__Your objective__:
When you reach the line in the listing below that contains "Reviewed on", begin returning lines exactly as written, and stop after the line that contains "you're looking at, a distance c". Return no other lines.

__Records to process__:
Segment Open

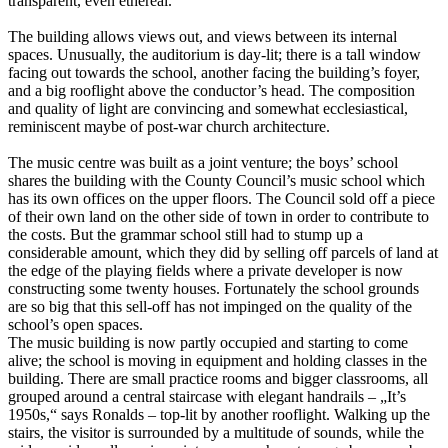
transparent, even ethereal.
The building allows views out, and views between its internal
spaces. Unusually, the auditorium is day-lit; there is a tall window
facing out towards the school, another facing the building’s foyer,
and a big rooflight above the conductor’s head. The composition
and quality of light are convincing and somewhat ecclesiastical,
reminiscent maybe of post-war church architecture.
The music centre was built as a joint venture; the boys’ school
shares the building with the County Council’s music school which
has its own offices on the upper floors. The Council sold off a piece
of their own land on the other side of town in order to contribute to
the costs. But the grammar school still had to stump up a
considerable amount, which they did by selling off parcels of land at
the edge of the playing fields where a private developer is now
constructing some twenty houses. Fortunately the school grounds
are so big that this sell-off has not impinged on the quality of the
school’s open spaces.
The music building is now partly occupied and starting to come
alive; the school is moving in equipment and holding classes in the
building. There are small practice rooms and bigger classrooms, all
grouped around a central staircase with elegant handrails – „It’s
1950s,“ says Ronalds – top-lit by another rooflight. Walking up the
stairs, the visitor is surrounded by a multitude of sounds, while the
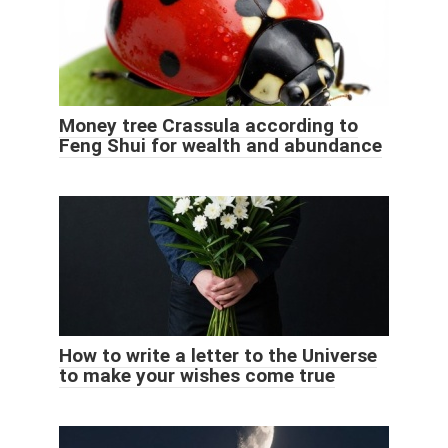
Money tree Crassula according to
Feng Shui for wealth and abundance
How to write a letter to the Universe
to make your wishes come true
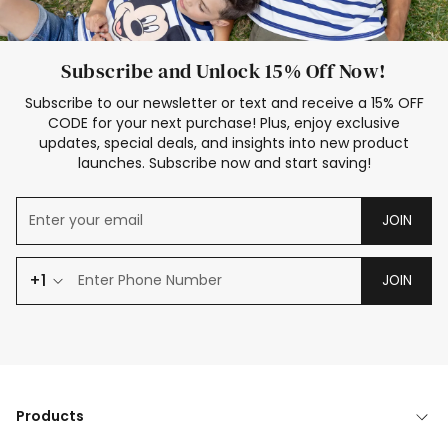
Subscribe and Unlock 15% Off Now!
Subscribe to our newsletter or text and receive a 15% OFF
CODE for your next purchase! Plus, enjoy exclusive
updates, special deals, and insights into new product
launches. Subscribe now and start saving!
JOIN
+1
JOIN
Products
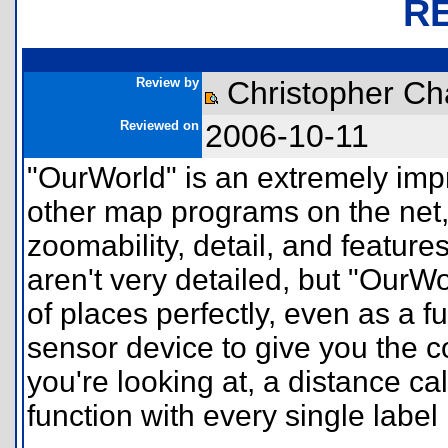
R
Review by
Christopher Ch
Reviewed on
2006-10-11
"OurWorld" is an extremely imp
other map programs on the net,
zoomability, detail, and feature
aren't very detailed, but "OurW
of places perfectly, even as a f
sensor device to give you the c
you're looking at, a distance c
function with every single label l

Segment Closed
Segment Open

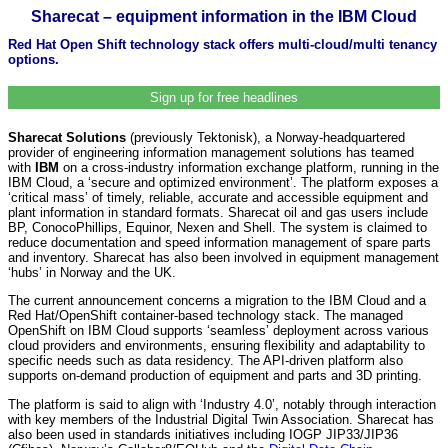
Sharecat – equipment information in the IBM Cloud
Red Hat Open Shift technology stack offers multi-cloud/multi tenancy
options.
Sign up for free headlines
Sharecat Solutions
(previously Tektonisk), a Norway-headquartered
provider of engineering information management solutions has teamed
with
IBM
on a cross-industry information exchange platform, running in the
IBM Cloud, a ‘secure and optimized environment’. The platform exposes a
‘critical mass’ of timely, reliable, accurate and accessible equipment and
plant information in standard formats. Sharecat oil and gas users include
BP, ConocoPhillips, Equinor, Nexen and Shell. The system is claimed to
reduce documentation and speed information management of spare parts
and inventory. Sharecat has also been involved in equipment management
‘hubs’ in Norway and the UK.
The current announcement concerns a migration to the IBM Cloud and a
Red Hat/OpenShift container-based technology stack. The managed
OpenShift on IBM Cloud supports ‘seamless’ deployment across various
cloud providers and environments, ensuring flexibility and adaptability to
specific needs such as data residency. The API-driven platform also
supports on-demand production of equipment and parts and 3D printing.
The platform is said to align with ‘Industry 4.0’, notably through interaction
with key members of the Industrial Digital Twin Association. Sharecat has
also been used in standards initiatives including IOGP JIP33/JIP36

Segment Closed

__Exercise answer__:
Reviewed on
2006-10-11
"OurWorld" is an extremely imp
other map programs on the net,
zoomability, detail, and feature
aren't very detailed, but "OurW
of places perfectly, even as a f
sensor device to give you the c
you're looking at, a distance c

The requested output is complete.